# Towing Capacity NOT Licence



## 96583 (Oct 28, 2005)

Hi all fountains of knowledge - I am selling my 1999 Tioga 24d on a Ford E350 5.4 V8 Auto - I have been asked its towing capacity and is it enough for a horse box :roll: - personally I think it would tow a horsebox up the side of a mountain, but just to be safe I thought I would try and check it out... confused is an understatement, I just don't understand how to work it out... Please can anyone shed some light on the subject?

GWVR = 12300llb
GWAR (Front) = 4300llb
GWAR (Rear) = 8600llb
GCWR = 15800LLB

Thanks

Edgie


----------



## Superk (Aug 22, 2005)

Hi sorry no one has replied.
GVWR is the maximum weight of your vehicle
GCVWR is the max weight of your vehicle plus the maximum for a vehicle being towed
So take one from the other and that tells you what can be towed.


----------



## olley (May 1, 2005)

Hi edgie it depends on the actual weight of your vehicle, you can just go by the GWVR but your actual weight will proably be under this and what ever its under by you can add to the weight of the trailer.
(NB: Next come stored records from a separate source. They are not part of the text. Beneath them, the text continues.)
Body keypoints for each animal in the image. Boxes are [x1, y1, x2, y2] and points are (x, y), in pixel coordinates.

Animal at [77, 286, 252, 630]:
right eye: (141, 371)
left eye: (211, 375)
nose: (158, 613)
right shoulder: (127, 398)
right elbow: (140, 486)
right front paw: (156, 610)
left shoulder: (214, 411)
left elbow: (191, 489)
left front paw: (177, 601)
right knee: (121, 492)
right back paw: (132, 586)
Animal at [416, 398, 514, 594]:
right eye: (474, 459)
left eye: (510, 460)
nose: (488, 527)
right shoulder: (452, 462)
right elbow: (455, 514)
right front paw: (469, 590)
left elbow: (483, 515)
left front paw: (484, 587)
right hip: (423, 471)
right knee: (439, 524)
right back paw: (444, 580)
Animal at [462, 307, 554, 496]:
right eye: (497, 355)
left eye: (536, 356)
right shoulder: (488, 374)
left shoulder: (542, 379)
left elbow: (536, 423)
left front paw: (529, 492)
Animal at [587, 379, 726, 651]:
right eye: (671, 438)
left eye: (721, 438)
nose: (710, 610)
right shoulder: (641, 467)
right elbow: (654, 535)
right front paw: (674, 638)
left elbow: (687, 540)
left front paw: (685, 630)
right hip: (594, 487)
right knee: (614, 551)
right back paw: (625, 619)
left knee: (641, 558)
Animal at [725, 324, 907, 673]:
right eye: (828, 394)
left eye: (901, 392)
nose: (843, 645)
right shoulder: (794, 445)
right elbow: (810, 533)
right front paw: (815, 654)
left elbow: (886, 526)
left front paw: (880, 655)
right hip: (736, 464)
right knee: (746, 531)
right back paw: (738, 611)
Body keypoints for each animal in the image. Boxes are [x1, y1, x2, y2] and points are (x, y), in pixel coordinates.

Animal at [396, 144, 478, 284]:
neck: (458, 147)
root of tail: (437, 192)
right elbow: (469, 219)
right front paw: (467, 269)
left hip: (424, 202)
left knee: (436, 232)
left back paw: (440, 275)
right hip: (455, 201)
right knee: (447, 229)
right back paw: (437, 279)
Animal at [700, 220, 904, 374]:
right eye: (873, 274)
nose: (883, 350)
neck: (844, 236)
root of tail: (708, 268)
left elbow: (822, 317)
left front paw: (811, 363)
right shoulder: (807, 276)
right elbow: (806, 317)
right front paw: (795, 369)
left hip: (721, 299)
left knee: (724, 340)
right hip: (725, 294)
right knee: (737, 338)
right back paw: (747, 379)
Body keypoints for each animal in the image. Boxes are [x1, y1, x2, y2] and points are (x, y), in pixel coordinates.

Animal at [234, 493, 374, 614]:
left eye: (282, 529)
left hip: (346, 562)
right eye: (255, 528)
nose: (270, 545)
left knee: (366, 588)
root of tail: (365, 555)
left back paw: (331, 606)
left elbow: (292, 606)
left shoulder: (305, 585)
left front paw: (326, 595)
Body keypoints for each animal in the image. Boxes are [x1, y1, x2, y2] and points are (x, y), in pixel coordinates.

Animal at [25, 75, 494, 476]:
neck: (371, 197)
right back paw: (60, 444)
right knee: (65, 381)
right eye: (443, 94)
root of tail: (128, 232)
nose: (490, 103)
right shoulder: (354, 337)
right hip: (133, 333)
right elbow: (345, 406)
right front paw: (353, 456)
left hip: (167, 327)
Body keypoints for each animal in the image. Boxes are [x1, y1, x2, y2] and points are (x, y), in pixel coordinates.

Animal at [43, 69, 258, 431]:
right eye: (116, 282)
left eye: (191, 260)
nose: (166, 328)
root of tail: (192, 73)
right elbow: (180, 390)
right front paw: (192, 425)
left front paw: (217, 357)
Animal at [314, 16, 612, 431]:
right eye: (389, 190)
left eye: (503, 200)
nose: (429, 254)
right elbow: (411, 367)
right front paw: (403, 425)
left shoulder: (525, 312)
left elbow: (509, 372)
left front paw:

Assuming its not more than your hitch is rated at.

GWVR=12300 
GCVR=15800
Max trailer weight=3500

Acutal weight of RV say 11800 (take it on a weighbridge to find this out)
GCVR=15800
Max trailer weight=4000

Olley


----------



## 96583 (Oct 28, 2005)

Thanks everyone - couldnt see the wood for the tree's....


----------